> **WHAT TO WORK ON**
Convert the lines starting at the one containing "Riferimenti" and ending at the one containing "التي سيقوم بها" into a Markdown table with the columns Row and Line, numbering each row and dropping blank lines. Leave the pictures out.

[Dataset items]
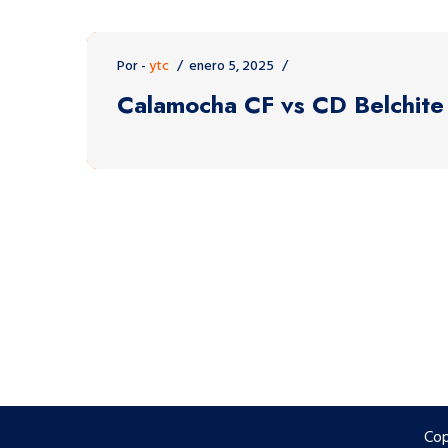
Por -
ytc
enero 5, 2025
Calamocha CF vs CD Belchite
Cop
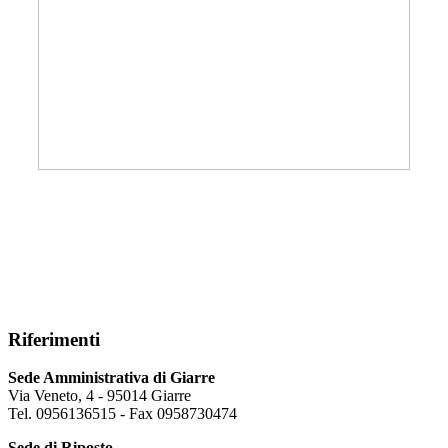
Riferimenti
Sede Amministrativa di Giarre
Via Veneto, 4 - 95014 Giarre
Tel. 0956136515 - Fax 0958730474
Sede di Riposto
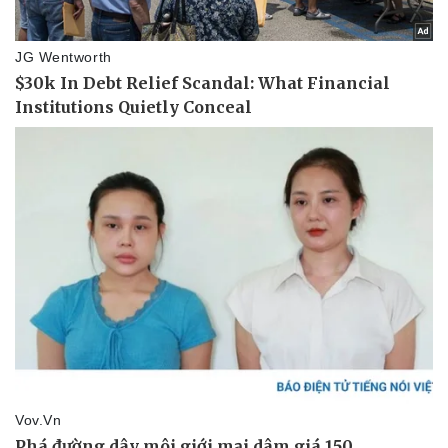
Vụ án
Vũ khí
Tin nóng
Việt Nam
Tư vấn luật
Phân tích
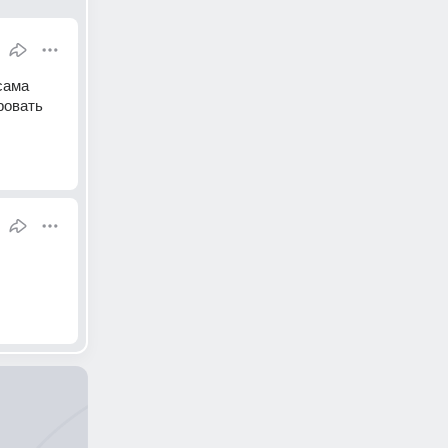
ама 
овать 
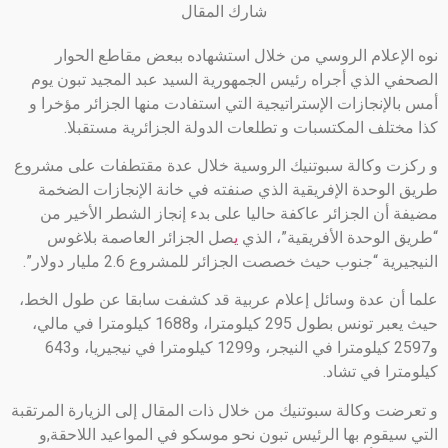
شارك المقال
نوه الإعلام الروسي من خلال استشهاده ببعض مقاطع الحوار
الصحفي الذي أجراه رئيس الجمهورية السيد عبد المجيد تبون يوم
أمس بالإنجازات الإستراتيجية التي استفادت منها الجزائر مؤخرا و
كذا مختلف المكتسبات و تطلعات الدولة الجزائرية مستقبلا.
و ركزت وكالة سبوتنيك الروسية خلال عدة مقتطفات على مشروع
طريق الوحدة الإفريقية الذي صنفته في خانة الإنجازات الضخمة
مضيفة أن الجزائر عاكفة حاليا على بدء إنجاز الشطر الأخير من
“طريق الوحدة الأفريقية”، الذي
ي
صل الجزائر العاصمة بلاغوس
النيجيرية “جنوب حيث خصصت الجزائر للمشروع 2.6 مليار دولار”.
علما أن عدة وسائل إعلام عربية قد كشفت سابقا عن طول الخط،
حيث يعبر تونس بطول 295 كيلومترا، و1688 كيلومترا في مالي،
و2597 كيلومترا في النيجر، و1299 كيلومترا في نيجيريا، و643
كيلومترا في تشاد.
و تعرضت وكالة سبوتنيك من خلال ذات المقال إلى الزيارة المرتقبة
التي سيقوم بها الرئيس تبون نحو موسكو في المواعيد اللاحقة,و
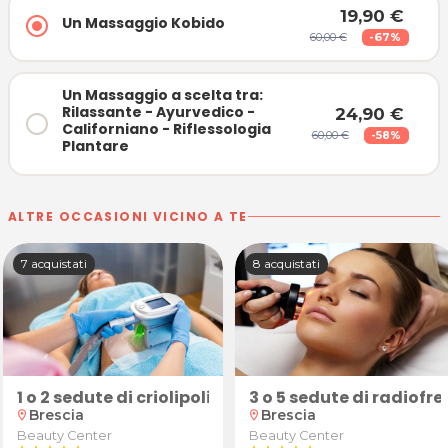
19,90 €
Un Massaggio Kobido
60,00 €
-67%
Un Massaggio a scelta tra:
Rilassante - Ayurvedico -
24,90 €
Californiano - Riflessologia
60,00 €
-58%
Plantare
ALTRE OCCASIONI VICINO A TE
7 acquistati
8 acquistati
enter
soterapia abbinate a bendaggi presso Beauty Center
1 o 2 sedute di criolipolisi presso Beauty Center
3 o 5 sedute di radiofr
Brescia
Brescia
location_on
location_on
Beauty Center
Beauty Center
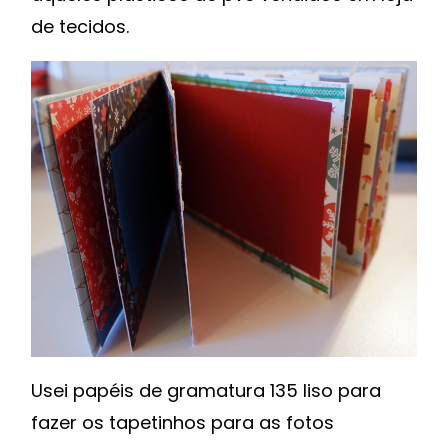
de tecidos.
Usei papéis de gramatura 135 liso para
fazer os tapetinhos para as fotos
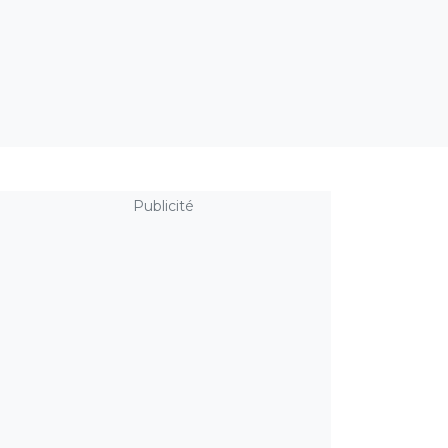
Publicité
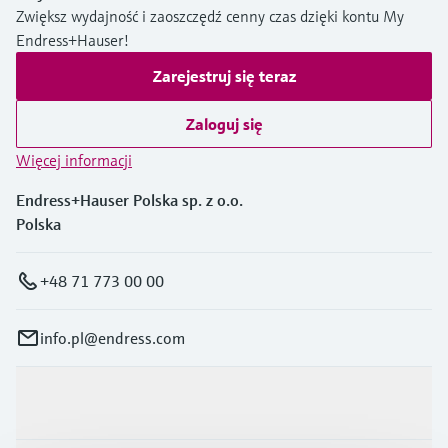
Zwiększ wydajność i zaoszczędź cenny czas dzięki kontu My
Endress+Hauser!
Zarejestruj się teraz
Zaloguj się
Więcej informacji
Endress+Hauser Polska sp. z o.o.
Polska
+48 71 773 00 00
info.pl@endress.com
Produkty i Serwis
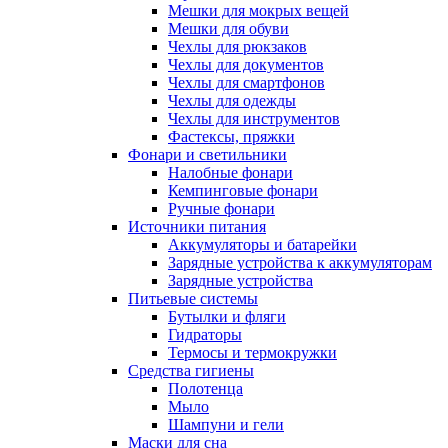
Мешки для мокрых вещей
Мешки для обуви
Чехлы для рюкзаков
Чехлы для документов
Чехлы для смартфонов
Чехлы для одежды
Чехлы для инструментов
Фастексы, пряжки
Фонари и светильники
Налобные фонари
Кемпинговые фонари
Ручные фонари
Источники питания
Аккумуляторы и батарейки
Зарядные устройства к аккумуляторам
Зарядные устройства
Питьевые системы
Бутылки и фляги
Гидраторы
Термосы и термокружки
Средства гигиены
Полотенца
Мыло
Шампуни и гели
Маски для сна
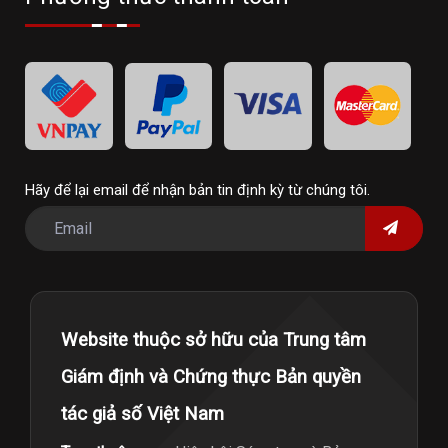
Hãy để lại email để nhận bản tin định kỳ từ chúng tôi.
Website thuộc sở hữu của Trung tâm
Giám định và Chứng thực Bản quyền
tác giả số Việt Nam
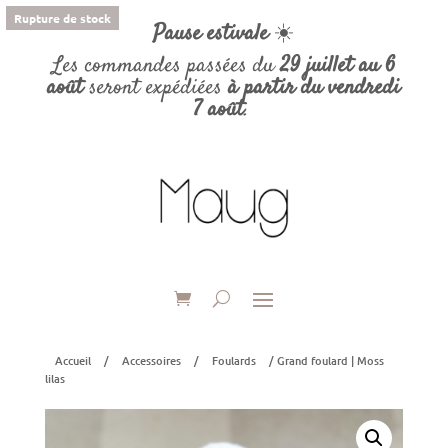
Rupture de stock
Pause estivale
☀️
Les commandes passées du
29 juillet au 6
août
seront expédiées
à partir du vendredi
7 août
.
Accueil
/
Accessoires
/
Foulards
/ Grand foulard | Moss
lilas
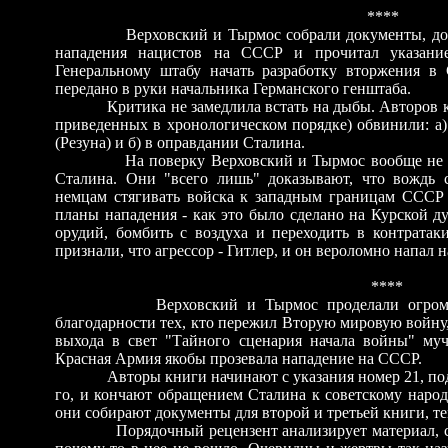
****
Верховский и Тырмос собрали документы, до
нападения нацистов на СССР и прочитал указание
Генеральному штабу начать разработку вторжения в 
передано в руки начальника Германского генштаба.
Критика не замедлила встать на дыбы. Авторов к
приведенных в хронологическом порядке) обвинили:
а
(Резун
а
)
и б) в оправдании Сталина.
На поверку Верховский и Тырмос вообще не
Сталина. Они "всего лишь" доказывают, что вождь 
немцам стягивать войска к западным границам СССР
планы нападения
-
как это было сделано на Курской ду
орудий, бомбить с воздуха и переходить в контратак
признали, что агрессор
-
Гитлер, и он вероломно напал н
****
Верховский и Тырмос проделали огро
благодарности тех, кто пережил Вторую мировую войну,
выхода в свет "Тайного сценария начала войны" муч
Красная Армия якобы прозевала нападение на СССР.
Авторы книги начинают с указания номер 21, по
го, и кончают обращением Сталина к советскому народу
они собирают документы для второй и третьей книги, те
Порядочный рецензент анализирует материал, с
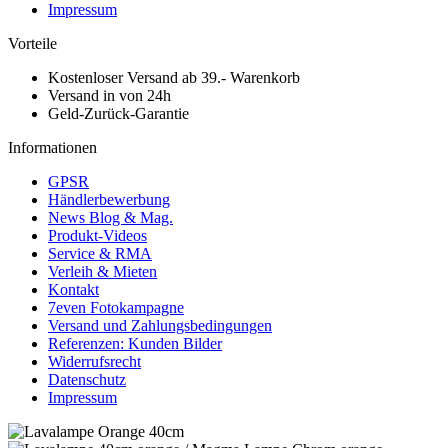
Impressum
Vorteile
Kostenloser Versand ab 39.- Warenkorb
Versand in von 24h
Geld-Zurück-Garantie
Informationen
GPSR
Händlerbewerbung
News Blog & Mag.
Produkt-Videos
Service & RMA
Verleih & Mieten
Kontakt
7even Fotokampagne
Versand und Zahlungsbedingungen
Referenzen: Kunden Bilder
Widerrufsrecht
Datenschutz
Impressum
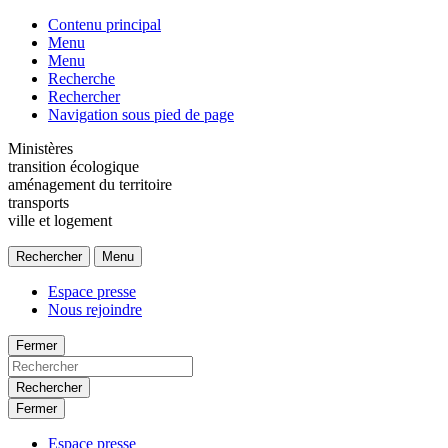
Contenu principal
Menu
Menu
Recherche
Rechercher
Navigation sous pied de page
Ministères
transition écologique
aménagement du territoire
transports
ville et logement
Rechercher
Menu
Espace presse
Nous rejoindre
Fermer
Rechercher
Fermer
Espace presse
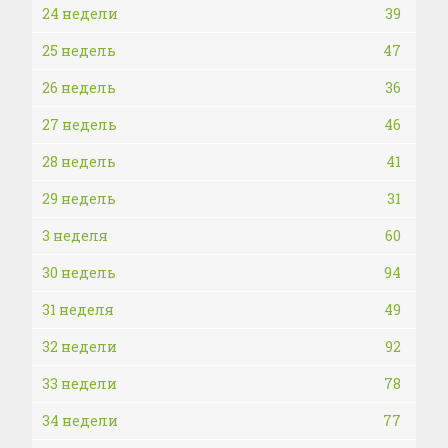
24 недели
39
25 недель
47
26 недель
36
27 недель
46
28 недель
41
29 недель
31
3 неделя
60
30 недель
94
31 неделя
49
32 недели
92
33 недели
78
34 недели
77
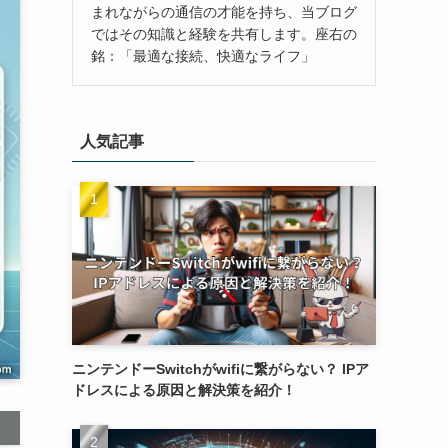
まれながらの通信の才能を持ち、当ブログ
ではその知識と経験を共有します。座右の
銘：「最適な接続、快適なライフ」
人気記事
ニンテンドーSwitchがwifiに繋がらない？ IPア
ドレスによる原因と解決策を紹介！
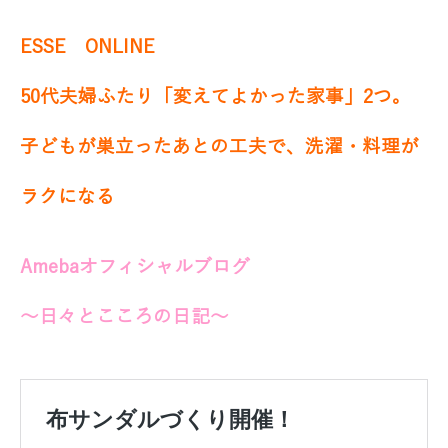
ESSE ONLINE
50代夫婦ふたり「変えてよかった家事」2つ。
子どもが巣立ったあとの工夫で、洗濯・料理が
ラクになる
Amebaオフィシャルブログ
～日々とこころの日記～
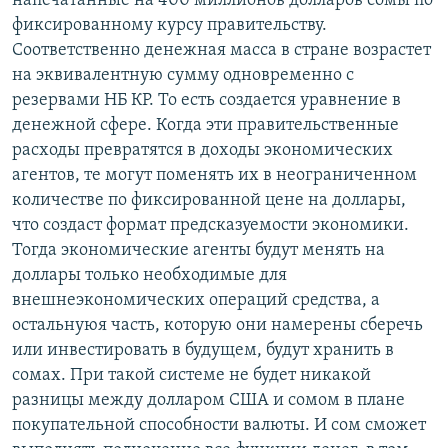
напечатанные на 400 миллионов долларов сомы по
фиксированному курсу правительству.
Соответственно денежная масса в стране возрастет
на эквивалентную сумму одновременно с
резервами НБ КР. То есть создается уравнение в
денежной сфере. Когда эти правительственные
расходы превратятся в доходы экономических
агентов, те могут поменять их в неограниченном
количестве по фиксированной цене на доллары,
что создаст формат предсказуемости экономики.
Тогда экономические агенты будут менять на
доллары только необходимые для
внешнеэкономических операций средства, а
остальнуюя часть, которую они намерены сберечь
или инвестировать в будущем, будут хранить в
сомах. При такой системе не будет никакой
разницы между долларом США и сомом в плане
покупательной способности валюты. И сом сможет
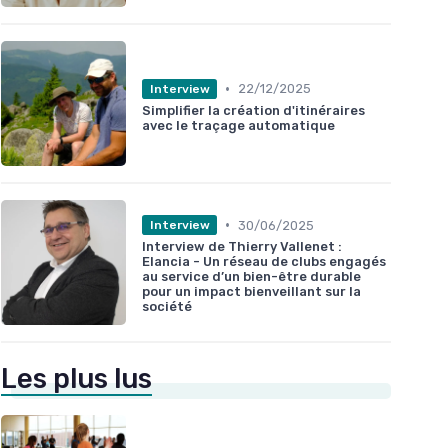
•
22/12/2025
Interview
Simplifier la création d'itinéraires
avec le traçage automatique
•
30/06/2025
Interview
Interview de Thierry Vallenet :
Elancia - Un réseau de clubs engagés
au service d’un bien-être durable
pour un impact bienveillant sur la
société
Les plus lus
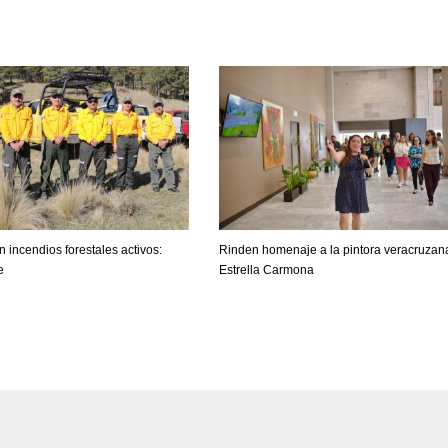
n incendios forestales activos:
Rinden homenaje a la pintora veracruzan
e
Estrella Carmona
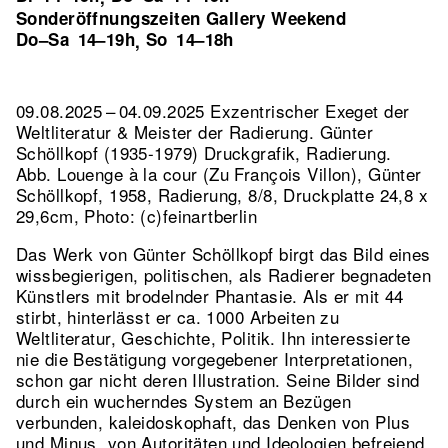
Sonderöffnungszeiten Gallery Weekend
Do–Sa
14–19h
So
14–18h
,
09.08.2025 – 04.09.2025 Exzentrischer Exeget der
Weltliteratur & Meister der Radierung. Günter
Schöllkopf (1935-1979) Druckgrafik, Radierung.
Abb. Louenge à la cour (Zu François Villon), Günter
Schöllkopf, 1958, Radierung, 8/8, Druckplatte 24,8 x
29,6cm, Photo: (c)feinartberlin
Das Werk von Günter Schöllkopf birgt das Bild eines
wissbegierigen, politischen, als Radierer begnadeten
Künstlers mit brodelnder Phantasie. Als er mit 44
stirbt, hinterlässt er ca. 1000 Arbeiten zu
Weltliteratur, Geschichte, Politik. Ihn interessierte
nie die Bestätigung vorgegebener Interpretationen,
schon gar nicht deren Illustration. Seine Bilder sind
durch ein wucherndes System an Bezügen
verbunden, kaleidoskophaft, das Denken von Plus
und Minus, von Autoritäten und Ideologien befreiend.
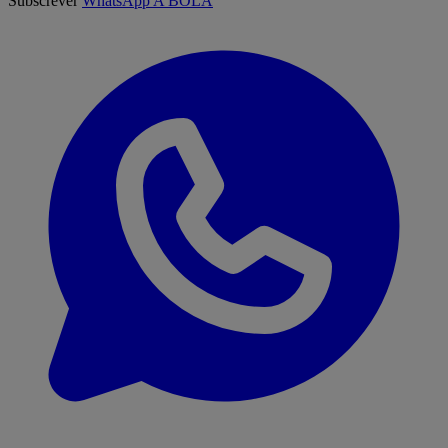
Subscrever
WhatsApp A BOLA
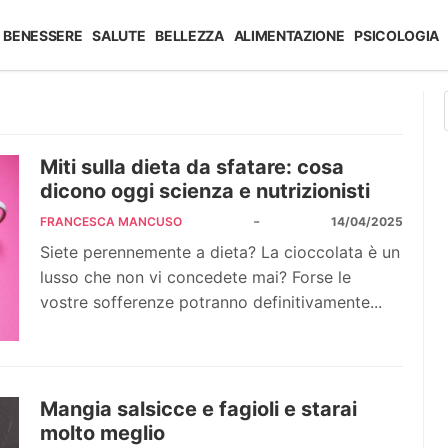
BENESSERE
SALUTE
BELLEZZA
ALIMENTAZIONE
PSICOLOGIA
Miti sulla dieta da sfatare: cosa
dicono oggi scienza e nutrizionisti
-
FRANCESCA MANCUSO
14/04/2025
Siete perennemente a dieta? La cioccolata è un
lusso che non vi concedete mai? Forse le
vostre sofferenze potranno definitivamente...
Mangia salsicce e fagioli e starai
molto meglio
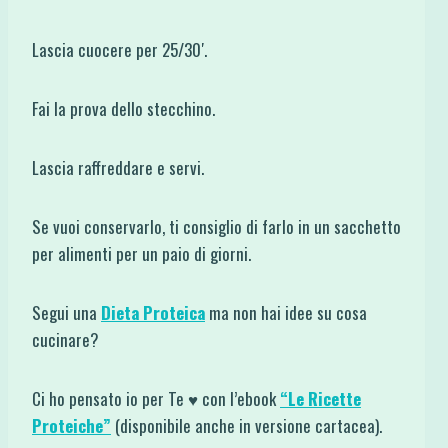
Lascia cuocere per 25/30′.
Fai la prova dello stecchino.
Lascia raffreddare e servi.
Se vuoi conservarlo, ti consiglio di farlo in un sacchetto
per alimenti per un paio di giorni.
Segui una
Dieta Proteica
ma non hai idee su cosa
cucinare?
Ci ho pensato io per Te ♥ con l’ebook
“Le Ricette
Proteiche”
(disponibile anche in versione cartacea).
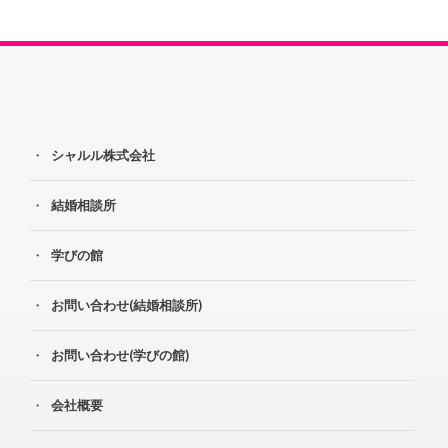
シャルル株式会社
結婚相談所
学びの館
お問い合わせ(結婚相談所)
お問い合わせ(学びの館)
会社概要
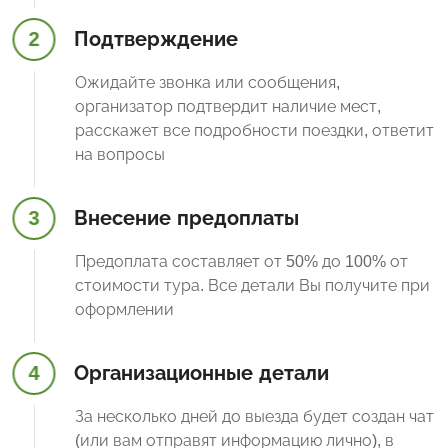
2
Подтверждение
Ожидайте звонка или сообщения,
организатор подтвердит наличие мест,
расскажет все подробности поездки, ответит
на вопросы
3
Внесение предоплаты
Предоплата составляет от 50% до 100% от
стоимости тура. Все детали Вы получите при
оформлении
4
Организационные детали
За несколько дней до выезда будет создан чат
(или вам отправят информацию лично), в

> **WRITTEN ANSWER**
| Row | Line |
|---|---|
| 1 | Riferimenti |
| 2 | Sede Amministrativa di Giarre |
| 3 | Via Veneto, 4 - 95014 Giarre |
| 4 | Tel. 0956136515 - Fax 0958730474 |
| 5 | Sede di Riposto |
| 6 | Vụ án |
| 7 | Vũ khí |
| 8 | Tin nóng |
| 9 | Việt Nam |
| 10 | Tư vấn luật |
| 11 | Phân tích |
| 12 | ама  |
| 13 | овать  |
| 14 | شارك المقال |
| 15 | نوه الإعلام الروسي من خلال استشهاده ببعض مقاطع الحوار |
| 16 | الصحفي الذي أجراه رئيس الجمهورية السيد عبد المجيد تبون يوم |
| 17 | أمس بالإنجازات الإستراتيجية التي استفادت منها الجزائر مؤخرا و |
| 18 | كذا مختلف المكتسبات و تطلعات الدولة الجزائرية مستقبلا. |
| 19 | و ركزت وكالة سبوتنيك الروسية خلال عدة مقتطفات على مشروع |
| 20 | طريق الوحدة الإفريقية الذي صنفته في خانة الإنجازات الضخمة |
| 21 | مضيفة أن الجزائر عاكفة حاليا على بدء إنجاز الشطر الأخير من |
| 22 | “طريق الوحدة الأفريقية”، الذي |
| 23 | ي |
| 24 | صل الجزائر العاصمة بلاغوس |
| 25 | النيجيرية “جنوب حيث خصصت الجزائر للمشروع 2.6 مليار دولار”. |
| 26 | علما أن عدة وسائل إعلام عربية قد كشفت سابقا عن طول الخط، |
| 27 | حيث يعبر تونس بطول 295 كيلومترا، و1688 كيلومترا في مالي، |
| 28 | و2597 كيلومترا في النيجر، و1299 كيلومترا في نيجيريا، و643 |
| 29 | كيلومترا في تشاد. |
| 30 | و تعرضت وكالة سبوتنيك من خلال ذات المقال إلى الزيارة المرتقبة |
| 31 | التي سيقوم بها الرئيس تبون نحو موسكو في المواعيد اللاحقة,و |